The high volume of injuries during the second half led to four minutes of additional time being added on by the referee, during which time Luton twice came close to forcing extra time as Allan Brown headed narrowly wide of goal before Billy Bingham hit the side netting. Given the condition of the Forest team at that time it would have been a remarkable feat for them to have won the game or even forced a replay in extra time had Luton equalised.

At the final whistle the Forest manager Billy Walker entered the field to congratulate his team and was chased by a steward who tried to marshall him back off. The steward mistook Walker to be a pitch invader.

==Match details==
2 May 1959
15:00 BST
Nottingham Forest 2-1 Luton Town
  Nottingham Forest: Dwight 10', Wilson 14'
  Luton Town: Pacey 66'

| | 1 | SCO Chic Thomson |
| | 2 | GGY Bill Whare |
| | 3 | SCO Joe McDonald |
| | 4 | ENG Jeff Whitefoot |
| | 5 | SCO Bobby McKinlay |
| | 6 | ENG Jack Burkitt (c) |
| | 7 | ENG Roy Dwight |
| | 8 | SCO Johnny Quigley |
| | 9 | ENG Tommy Wilson |
| | 10 | ENG Billy Gray |
| | 11 | SCO Stewart Imlach |
Manager:
ENG Billy Walker
| | 1 | ENG Ronald Baynham |
| | 2 | IRE Brendan McNally |
| | 3 | ENG Ken Hawkes |
| | 4 | ENG John Groves |
| | 5 | ENG Syd Owen (c) |
| | 6 | ENG Dave Pacey |
| | 7 | NIR Billy Bingham |
| | 8 | SCO Allan Brown |
| | 9 | ENG Bob Morton |
| | 10 | IRE George Cummins |
| | 11 | ENG Tony Gregory |
Player-Manager:
ENG Syd Owen

==Coverage==
The game was televised live on the BBC Grandstand programme, which introduced score captions into their broadcast for the first time in an FA Cup final. This however caused much annoyance in Nottingham where their team's name was displayed on the screen at regular intervals as Notts Forest.
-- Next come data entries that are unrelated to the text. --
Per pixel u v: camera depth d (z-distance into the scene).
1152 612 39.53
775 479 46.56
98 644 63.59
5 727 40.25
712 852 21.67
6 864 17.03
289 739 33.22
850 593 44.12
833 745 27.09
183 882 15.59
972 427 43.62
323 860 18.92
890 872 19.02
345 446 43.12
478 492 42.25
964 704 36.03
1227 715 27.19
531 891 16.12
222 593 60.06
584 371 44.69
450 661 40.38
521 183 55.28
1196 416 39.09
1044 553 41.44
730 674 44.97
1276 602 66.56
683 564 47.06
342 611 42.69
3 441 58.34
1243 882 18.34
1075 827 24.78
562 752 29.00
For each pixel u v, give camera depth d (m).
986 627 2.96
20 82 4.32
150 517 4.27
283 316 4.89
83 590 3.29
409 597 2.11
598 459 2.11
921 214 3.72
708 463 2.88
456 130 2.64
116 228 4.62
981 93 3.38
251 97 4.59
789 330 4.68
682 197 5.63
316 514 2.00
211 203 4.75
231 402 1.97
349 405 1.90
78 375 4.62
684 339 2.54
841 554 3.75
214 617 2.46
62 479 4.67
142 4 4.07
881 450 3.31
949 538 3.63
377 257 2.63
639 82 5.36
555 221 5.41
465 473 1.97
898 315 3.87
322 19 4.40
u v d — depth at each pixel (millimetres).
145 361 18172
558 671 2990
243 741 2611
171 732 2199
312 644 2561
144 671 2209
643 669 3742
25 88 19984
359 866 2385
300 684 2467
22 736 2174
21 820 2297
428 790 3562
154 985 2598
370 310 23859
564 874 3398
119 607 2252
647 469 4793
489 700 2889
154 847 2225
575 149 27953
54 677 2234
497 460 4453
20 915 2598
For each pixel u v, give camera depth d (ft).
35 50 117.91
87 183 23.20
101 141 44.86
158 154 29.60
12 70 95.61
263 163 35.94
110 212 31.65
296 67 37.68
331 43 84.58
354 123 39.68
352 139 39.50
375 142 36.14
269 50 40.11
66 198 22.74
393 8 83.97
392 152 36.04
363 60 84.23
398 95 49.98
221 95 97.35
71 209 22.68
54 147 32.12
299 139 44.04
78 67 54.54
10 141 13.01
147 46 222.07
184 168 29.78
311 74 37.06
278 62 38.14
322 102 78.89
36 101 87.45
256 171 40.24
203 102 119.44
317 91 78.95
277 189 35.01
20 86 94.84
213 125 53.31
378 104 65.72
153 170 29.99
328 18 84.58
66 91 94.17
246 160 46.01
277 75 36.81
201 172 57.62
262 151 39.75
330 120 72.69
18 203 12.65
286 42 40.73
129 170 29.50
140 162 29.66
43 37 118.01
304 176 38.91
Commentator Kenneth Wolstenholme apologised live on air for the mistake, stating that the caption should read Nott'm Forest.

During the game the Forest fans were heard to sing the theme tune to the then-popular television programme The Adventures of Robin Hood (the legendary outlaw from Nottingham), an early example of popular television culture making its way onto the terraces.